▶ _WHAT YOU ARE ASKED TO DO_: Rewrite all of the records below, changing every "Person at" to "Subject at" and leaving everything else unchanged. Leave the pictures out.

*** Block opens ***

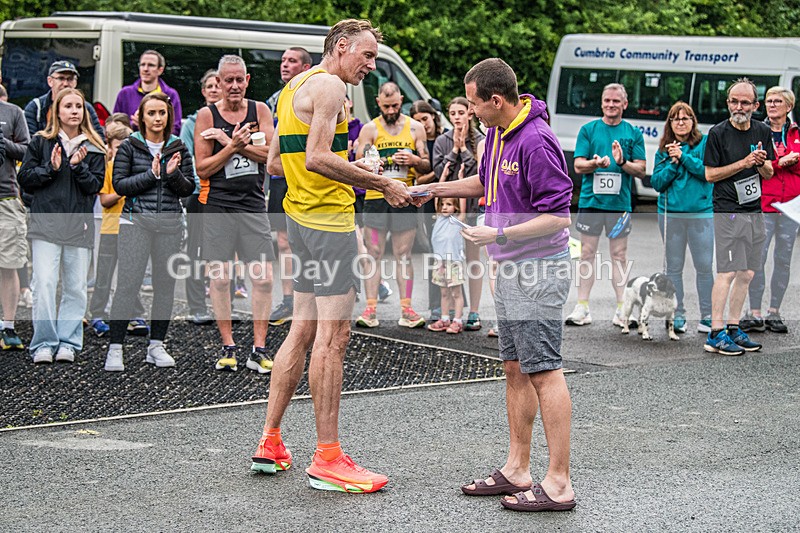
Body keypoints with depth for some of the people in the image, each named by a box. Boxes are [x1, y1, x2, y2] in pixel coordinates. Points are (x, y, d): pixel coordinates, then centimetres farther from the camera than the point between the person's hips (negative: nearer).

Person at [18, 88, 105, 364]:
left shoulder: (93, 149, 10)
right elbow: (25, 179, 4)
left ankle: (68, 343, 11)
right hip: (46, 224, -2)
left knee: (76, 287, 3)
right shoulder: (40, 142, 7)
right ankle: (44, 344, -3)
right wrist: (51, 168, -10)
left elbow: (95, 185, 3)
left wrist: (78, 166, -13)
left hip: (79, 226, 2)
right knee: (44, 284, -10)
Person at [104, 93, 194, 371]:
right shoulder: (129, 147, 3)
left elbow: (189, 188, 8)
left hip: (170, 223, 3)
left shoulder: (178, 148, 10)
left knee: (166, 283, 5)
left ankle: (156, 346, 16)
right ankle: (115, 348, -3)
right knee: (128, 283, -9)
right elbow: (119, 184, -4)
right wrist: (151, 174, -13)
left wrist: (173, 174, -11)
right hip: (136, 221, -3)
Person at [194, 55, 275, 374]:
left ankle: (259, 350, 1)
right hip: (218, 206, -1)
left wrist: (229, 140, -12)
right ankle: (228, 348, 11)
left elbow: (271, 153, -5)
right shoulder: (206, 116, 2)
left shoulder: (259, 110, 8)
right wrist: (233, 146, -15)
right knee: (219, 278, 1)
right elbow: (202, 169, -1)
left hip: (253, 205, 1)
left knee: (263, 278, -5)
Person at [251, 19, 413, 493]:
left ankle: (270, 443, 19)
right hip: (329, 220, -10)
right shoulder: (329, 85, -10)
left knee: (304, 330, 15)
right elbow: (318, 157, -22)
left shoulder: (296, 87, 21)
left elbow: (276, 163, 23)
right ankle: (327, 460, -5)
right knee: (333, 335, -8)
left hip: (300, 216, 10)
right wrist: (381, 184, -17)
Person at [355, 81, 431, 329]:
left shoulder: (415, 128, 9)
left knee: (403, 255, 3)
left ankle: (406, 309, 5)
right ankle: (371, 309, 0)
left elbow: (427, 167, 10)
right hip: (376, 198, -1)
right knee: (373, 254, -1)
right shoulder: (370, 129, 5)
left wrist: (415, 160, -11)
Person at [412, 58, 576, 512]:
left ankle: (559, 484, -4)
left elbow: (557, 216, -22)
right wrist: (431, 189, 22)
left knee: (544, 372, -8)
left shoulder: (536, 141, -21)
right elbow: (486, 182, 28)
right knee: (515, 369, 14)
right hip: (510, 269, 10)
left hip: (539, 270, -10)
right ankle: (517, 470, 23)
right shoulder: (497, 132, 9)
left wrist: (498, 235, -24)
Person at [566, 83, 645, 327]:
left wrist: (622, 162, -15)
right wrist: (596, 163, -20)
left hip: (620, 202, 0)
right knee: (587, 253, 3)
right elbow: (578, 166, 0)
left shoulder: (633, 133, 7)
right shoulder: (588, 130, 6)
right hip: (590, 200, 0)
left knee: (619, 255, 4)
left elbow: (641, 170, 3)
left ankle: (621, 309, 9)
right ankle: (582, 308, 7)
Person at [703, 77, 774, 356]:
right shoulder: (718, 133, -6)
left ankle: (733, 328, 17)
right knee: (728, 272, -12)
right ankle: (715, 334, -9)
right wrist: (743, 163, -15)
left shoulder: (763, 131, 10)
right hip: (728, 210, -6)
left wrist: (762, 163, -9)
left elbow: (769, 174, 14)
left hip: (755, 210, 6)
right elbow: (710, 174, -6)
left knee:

*** Block closes ***

▶ _EXPECTED OUTPUT_:
Body keypoints with depth for some of the people in the image, each named by a box. Boxes are [x1, y1, x2, y2] in pixel coordinates. Points are (x, y, d): pixel coordinates, then centimetres farther from the camera than the point between the person's hips (negative: nearer).

Subject at [18, 88, 105, 364]:
left shoulder: (93, 149, 10)
right elbow: (25, 179, 4)
left ankle: (68, 343, 11)
right hip: (46, 224, -2)
left knee: (76, 287, 3)
right shoulder: (40, 142, 7)
right ankle: (44, 344, -3)
right wrist: (51, 168, -10)
left elbow: (95, 185, 3)
left wrist: (78, 166, -13)
left hip: (79, 226, 2)
right knee: (44, 284, -10)
Subject at [104, 93, 194, 371]:
right shoulder: (129, 147, 3)
left elbow: (189, 188, 8)
left hip: (170, 223, 3)
left shoulder: (178, 148, 10)
left knee: (166, 283, 5)
left ankle: (156, 346, 16)
right ankle: (115, 348, -3)
right knee: (128, 283, -9)
right elbow: (119, 184, -4)
right wrist: (151, 174, -13)
left wrist: (173, 174, -11)
right hip: (136, 221, -3)
Subject at [194, 55, 275, 374]:
left ankle: (259, 350, 1)
right hip: (218, 206, -1)
left wrist: (229, 140, -12)
right ankle: (228, 348, 11)
left elbow: (271, 153, -5)
right shoulder: (206, 116, 2)
left shoulder: (259, 110, 8)
right wrist: (233, 146, -15)
right knee: (219, 278, 1)
right elbow: (202, 169, -1)
left hip: (253, 205, 1)
left knee: (263, 278, -5)
Subject at [251, 19, 413, 493]:
left ankle: (270, 443, 19)
right hip: (329, 220, -10)
right shoulder: (329, 85, -10)
left knee: (304, 330, 15)
right elbow: (318, 157, -22)
left shoulder: (296, 87, 21)
left elbow: (276, 163, 23)
right ankle: (327, 460, -5)
right knee: (333, 335, -8)
left hip: (300, 216, 10)
right wrist: (381, 184, -17)
Subject at [355, 81, 431, 329]:
left shoulder: (415, 128, 9)
left knee: (403, 255, 3)
left ankle: (406, 309, 5)
right ankle: (371, 309, 0)
left elbow: (427, 167, 10)
right hip: (376, 198, -1)
right knee: (373, 254, -1)
right shoulder: (370, 129, 5)
left wrist: (415, 160, -11)
Subject at [412, 58, 576, 512]:
left ankle: (559, 484, -4)
left elbow: (557, 216, -22)
right wrist: (431, 189, 22)
left knee: (544, 372, -8)
left shoulder: (536, 141, -21)
right elbow: (486, 182, 28)
right knee: (515, 369, 14)
right hip: (510, 269, 10)
left hip: (539, 270, -10)
right ankle: (517, 470, 23)
right shoulder: (497, 132, 9)
left wrist: (498, 235, -24)
Subject at [566, 83, 645, 327]:
left wrist: (622, 162, -15)
right wrist: (596, 163, -20)
left hip: (620, 202, 0)
right knee: (587, 253, 3)
right elbow: (578, 166, 0)
left shoulder: (633, 133, 7)
right shoulder: (588, 130, 6)
right hip: (590, 200, 0)
left knee: (619, 255, 4)
left elbow: (641, 170, 3)
left ankle: (621, 309, 9)
right ankle: (582, 308, 7)
Subject at [703, 77, 774, 356]:
right shoulder: (718, 133, -6)
left ankle: (733, 328, 17)
right knee: (728, 272, -12)
right ankle: (715, 334, -9)
right wrist: (743, 163, -15)
left shoulder: (763, 131, 10)
right hip: (728, 210, -6)
left wrist: (762, 163, -9)
left elbow: (769, 174, 14)
left hip: (755, 210, 6)
right elbow: (710, 174, -6)
left knee:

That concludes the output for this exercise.